Nachdem der japanische TOPIX im Juli auf neue Hochs gestiegen war, brach er am 2. August um 6 Prozent (Quelle: Bloomberg) ein, weil man fürchtete, dass die Aufwertung des Yen nach der Zinserhöhung der Bank of Japan Folgen für die Unternehmensgewinne haben würde. Die Financial Times berichtete, dass der Ausverkauf möglicherweise durch zwei Dinge verstärkt wurde. Zum einen hätten sich Privatanleger aus einem beliebten gehebelten Nikkei-225-ETF zurückgezogen, der um 11,5 Prozent nachgegeben hatte, und zum anderen hätten Long-only-Fonds aus den USA und Europa große Verkaufsaufträge platziert. Durch den Anstieg des Yen wurden Carry Trades schnell geschlossen. Der Abbau der Hebel hat den Ausverkauf beschleunigt. Durch all das ist die Volatilität kurzzeitig stark gestiegen, weil ausländische und einheimische Carry Trader den Markt verlassen haben, um ihre Positionen zu decken. Außerdem mussten systematische Modelle, die den Faktor Value-at-Risk nutzen, ihre Risiken senken, als die Volatilität stieg. Das hat den Markt zusätzlich belastet.

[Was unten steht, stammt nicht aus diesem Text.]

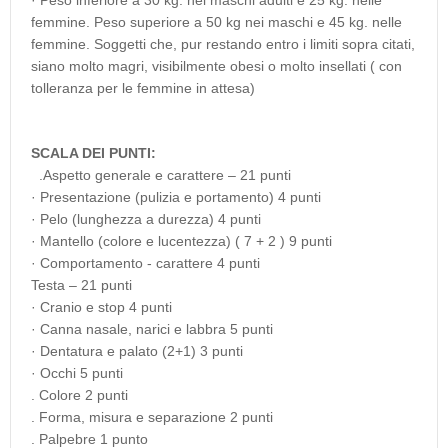
· Peso inferiore a 30 kg. nei maschi adulti e 25 kg. nelle
femmine. Peso superiore a 50 kg nei maschi e 45 kg. nelle
femmine. Soggetti che, pur restando entro i limiti sopra citati,
siano molto magri, visibilmente obesi o molto insellati ( con
tolleranza per le femmine in attesa)
SCALA DEI PUNTI:
.Aspetto generale e carattere – 21 punti
· Presentazione (pulizia e portamento) 4 punti
· Pelo (lunghezza a durezza) 4 punti
· Mantello (colore e lucentezza) ( 7 + 2 ) 9 punti
· Comportamento - carattere 4 punti
Testa – 21 punti
· Cranio e stop 4 punti
· Canna nasale, narici e labbra 5 punti
· Dentatura e palato (2+1) 3 punti
· Occhi 5 punti
. Colore 2 punti
. Forma, misura e separazione 2 punti
. Palpebre 1 punto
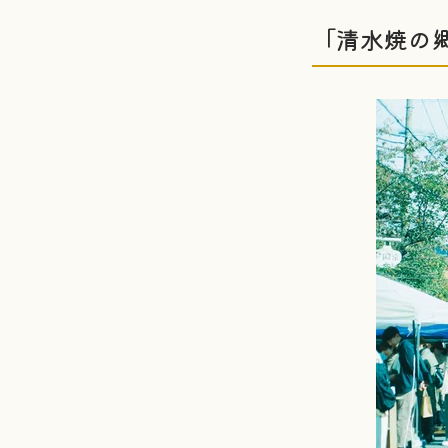
「清水焼の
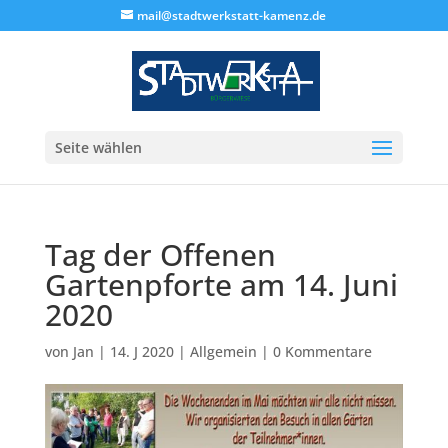
mail@stadtwerkstatt-kamenz.de
Seite wählen
Tag der Offenen
Gartenpforte am 14. Juni
2020
von
Jan
|
14. J 2020
|
Allgemein
|
0 Kommentare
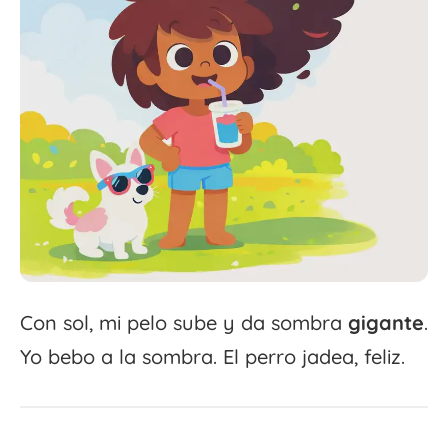
Con sol, mi pelo sube y da sombra
gigante
.
Yo bebo a la sombra. El perro jadea, feliz.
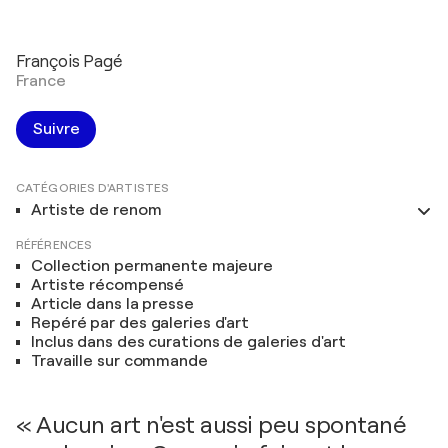
François Pagé
France
Suivre
CATÉGORIES D'ARTISTES
Artiste de renom
RÉFÉRENCES
Collection permanente majeure
Artiste récompensé
Article dans la presse
Repéré par des galeries d'art
Inclus dans des curations de galeries d'art
Travaille sur commande
« Aucun art n'est aussi peu spontané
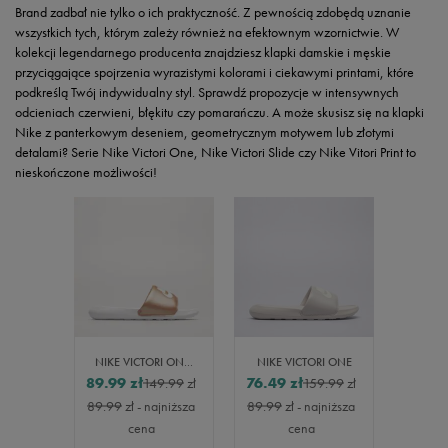
Brand zadbał nie tylko o ich praktyczność. Z pewnością zdobędą uznanie
wszystkich tych, którym zależy również na efektownym wzornictwie. W
kolekcji legendarnego producenta znajdziesz klapki damskie i męskie
przyciągające spojrzenia wyrazistymi kolorami i ciekawymi printami, które
podkreślą Twój indywidualny styl. Sprawdź propozycje w intensywnych
odcieniach czerwieni, błękitu czy pomarańczu. A może skusisz się na klapki
Nike z panterkowym deseniem, geometrycznym motywem lub złotymi
detalami? Serie Nike Victori One, Nike Victori Slide czy Nike Vitori Print to
nieskończone możliwości!
NIKE VICTORI ONE SLIDE
NIKE VICTORI ONE
89.99
zł
76.49
zł
149.99
zł
159.99
zł
89.99
zł
- najniższa
89.99
zł
- najniższa
cena
cena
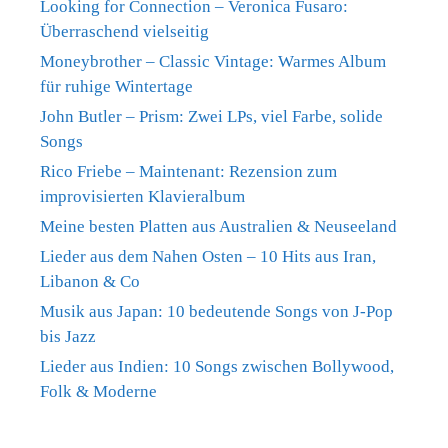
Looking for Connection – Veronica Fusaro:
Überraschend vielseitig
Moneybrother – Classic Vintage: Warmes Album
für ruhige Wintertage
John Butler – Prism: Zwei LPs, viel Farbe, solide
Songs
Rico Friebe – Maintenant: Rezension zum
improvisierten Klavieralbum
Meine besten Platten aus Australien & Neuseeland
Lieder aus dem Nahen Osten – 10 Hits aus Iran,
Libanon & Co
Musik aus Japan: 10 bedeutende Songs von J-Pop
bis Jazz
Lieder aus Indien: 10 Songs zwischen Bollywood,
Folk & Moderne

Trotz schwächerer Einkaufsmanagerindizes und Arbeitsmarktdaten gibt es keinen Beleg dafür, dass die US-Wirtschaft in eine Rezession zu rutschen droht. Wir haben schon immer damit gerechnet, dass die Landung holprig und – wie an den Reaktionen der Marktteilnehmer zu sehen ist – etwas härter sein würde als noch vor einigen Tagen erwartet. Angesichts der zu hohen Bewertungen in einigen Marktsegmenten war ein Teil der Entwicklungen keine Überraschung. Der Faktor Momentum ist einflussreich und verleitet die Märkte meist zu Übertreibungen, in die eine wie in die andere Richtung. Gute Unternehmen mit dauerhaften Vorteilen und stabilen Bilanzen können volatile Phasen gut verkraften, und ihre Fundamentaldaten dürften sich nicht erheblich verschlechtern.

Indexkonzentration

Ein paar abschließende Überlegungen zur Konzentration des Index: Aus unserer Sicht ist eine Einschätzung des S&P 500 nicht mit einer Beurteilung des US-Aktienmarktes insgesamt gleichzusetzen. Vielmehr ist es eine Einschätzung einer Handvoll sehr großer Unternehmen. Ende Juni war die Marktkapitalisierung von drei von ihnen etwa so groß wie die des gesamten britischen Aktienmarktes. Wir meinen, die Wertentwicklung des S&P 500 hängt fast ausschließlich von diesen wenigen Unternehmen ab. Die anderen haben kaum Einfluss. Hier liegt eine verzerrte Wahrnehmung (kognitive Dissonanz) vor. Eine Einschätzung des S&P 500 ist möglicherweise nicht gleichbedeutend mit der Einschätzung von US-Aktien insgesamt. Viele Anleger schenken den Informationen Glauben, die mit ihren Überzeugungen einhergehen. Wir halten es für wichtig, neugierig zu bleiben und nach Marktkennern und Daten Ausschau zu halten, die unsere Überzeugungen gerade nicht bestätigen.